Does LINQ cache computed values?

G

2

7

Suppose I have the following code:

var X = XElement.Parse (@"
    <ROOT>
        <MUL v='2' />
        <MUL v='3' />
    </ROOT>
");
Enumerable.Range (1, 100)
    .Select (s => X.Elements ()
        .Select (t => Int32.Parse (t.Attribute ("v").Value))
        .Aggregate (s, (t, u) => t * u)
    )
    .ToList ()
    .ForEach (s => Console.WriteLine (s));

What is the .NET runtime actually doing here? Is it parsing and converting the attributes to integers each of the 100 times, or is it smart enough to figure out that it should cache the parsed values and not repeat the computation for each element in the range?

Moreover, how would I go about figuring out something like this myself?

Thanks in advance for your help.

Griseofulvin answered 25/4, 2012 at 1:56 Comment(2)

"how would I go about figuring out something like this myself" - the best shot is to study the IL that's generated out of this code. – Spectatress 25/4, 2012 at 1:59

You could set a debugger breakpoint on the Parse() method and see how often it hits. – Monarchism 25/4, 2012 at 2:39

M

2

It has been a while since I dug through this code but, IIRC, the way Select works is to simply cache the Func you supply it and run it on the source collection one at a time. So, for each element in the outer range, it will run the inner Select/Aggregate sequence as if it were the first time.

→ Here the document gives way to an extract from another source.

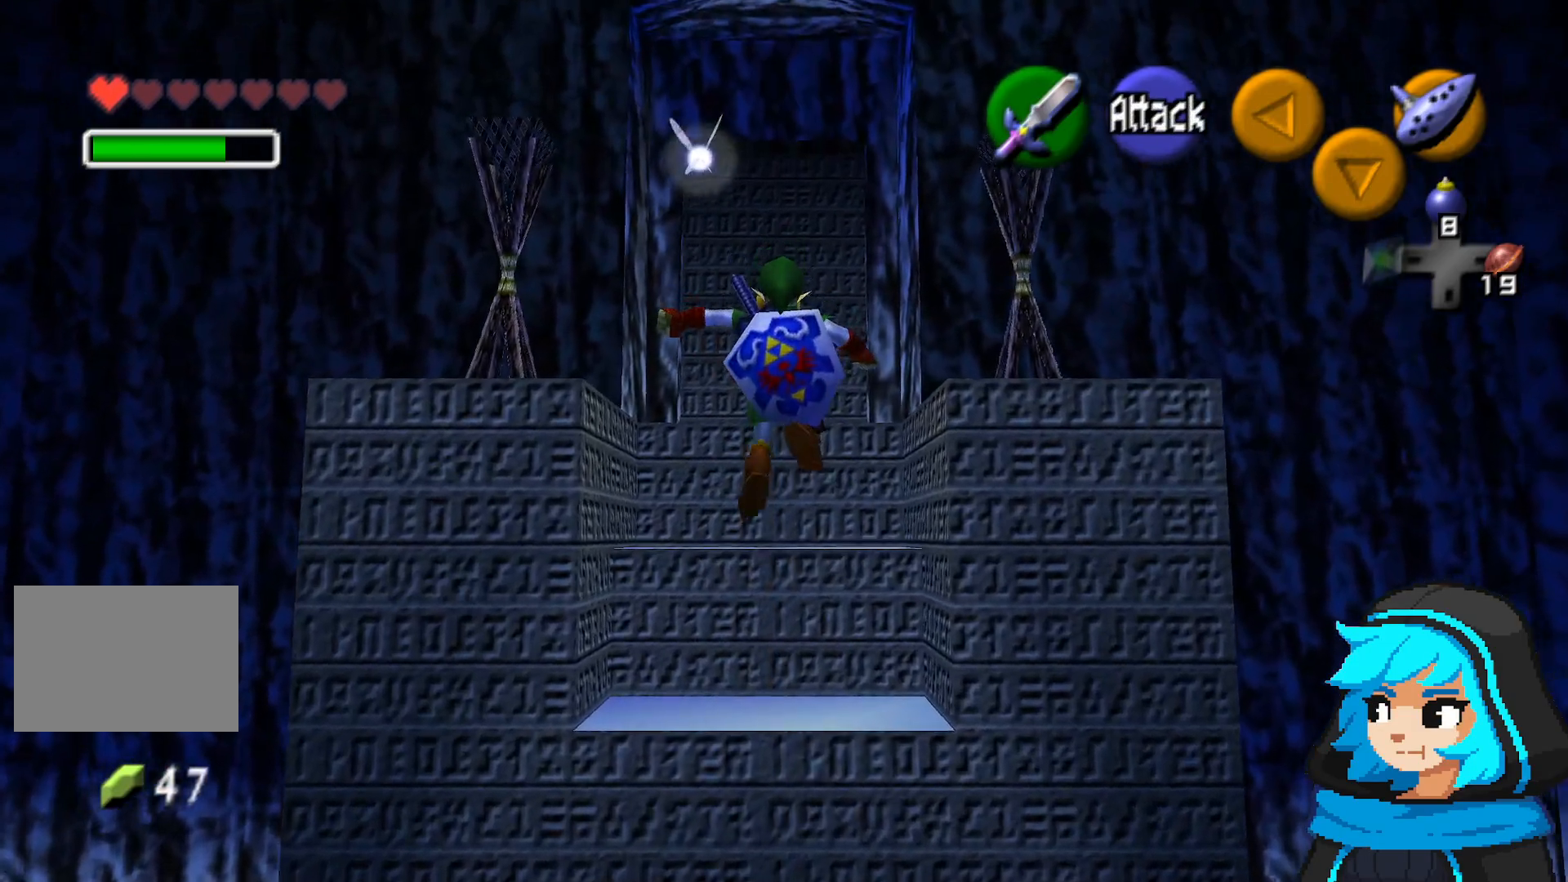
{"dt_ms": 500, "buttons": [], "left_stick": "up", "events": []}
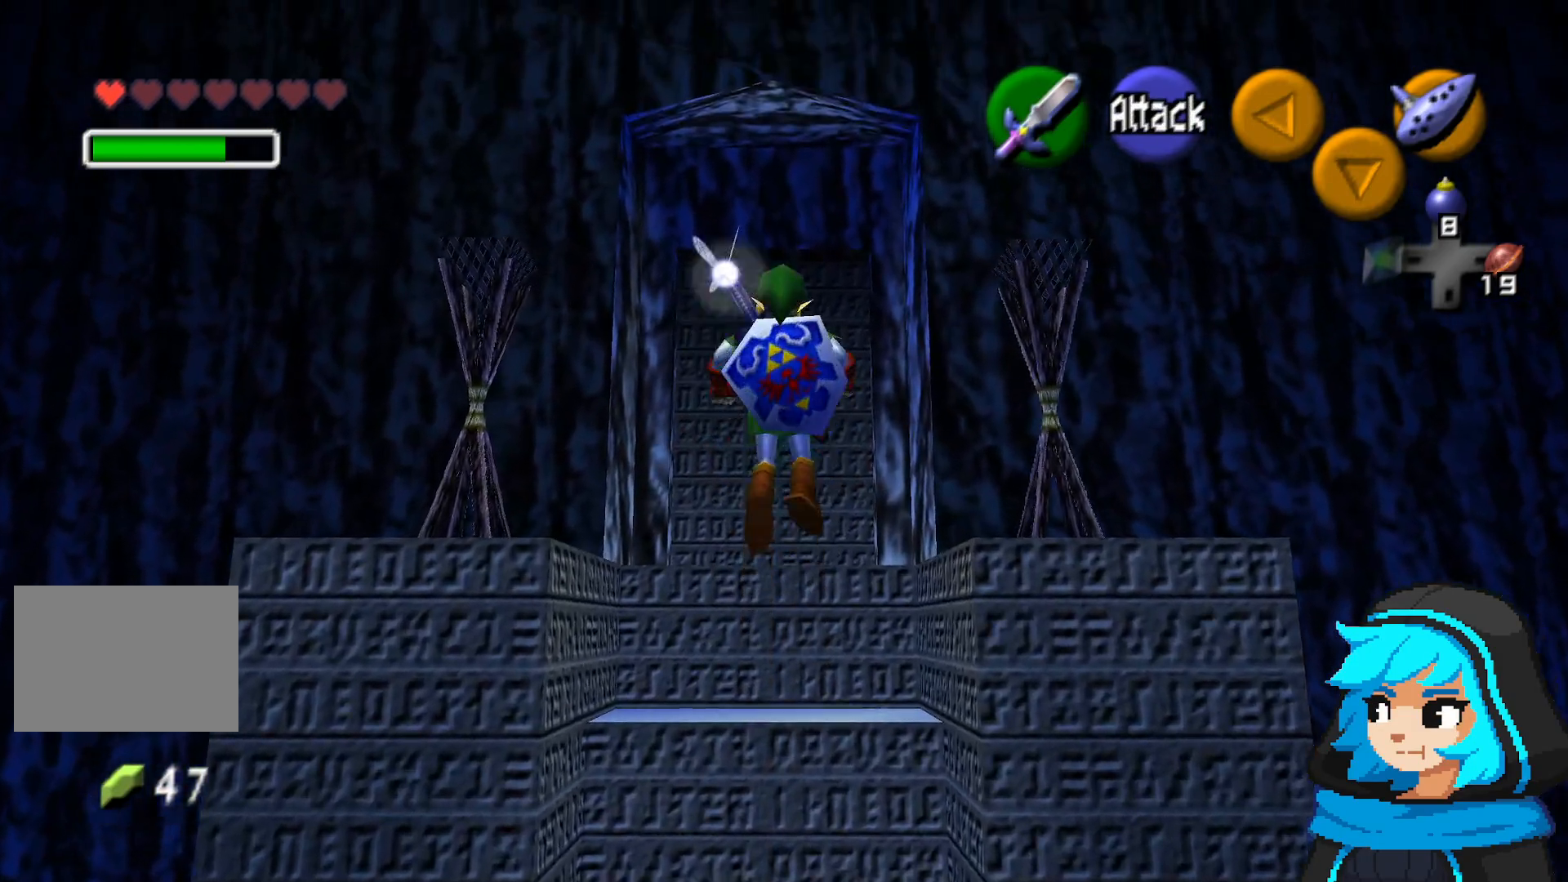
{"dt_ms": 500, "buttons": [], "left_stick": "up", "events": []}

There isn't any built-in caching going on -- you would have to implement that yourself in the expressions.

If you wanted to figure this out yourself, you've got three basic options:

Compile the code and use ildasm to view the IL; it's the most accurate but, especially with lambdas and closures, what you get from IL may look nothing like what you put into the C# compiler.
Use something like dotPeek to decompile System.Linq.dll into C#; again, what you get out of these kinds of tools may only approximately resemble the original source code, but at least it will be C# (and dotPeek in particular does a pretty good job, and is free.)
My personal preference - download the .NET 4.0 Reference Source and look for yourself; this is what it's for :) You have to just trust MS that the reference source matches the actual source used to produce the binaries, but I don't see any good reason to doubt them.
As pointed out by @AllonGuralnek you can set breakpoints on specific lambda expressions within a single line; put your cursor somewhere inside the body of the lambda and press F9 and it will breakpoint just the lambda. (If you do it wrong, it will highlight the entire line in the breakpoint color; if you do it right, it will just highlight the lambda.)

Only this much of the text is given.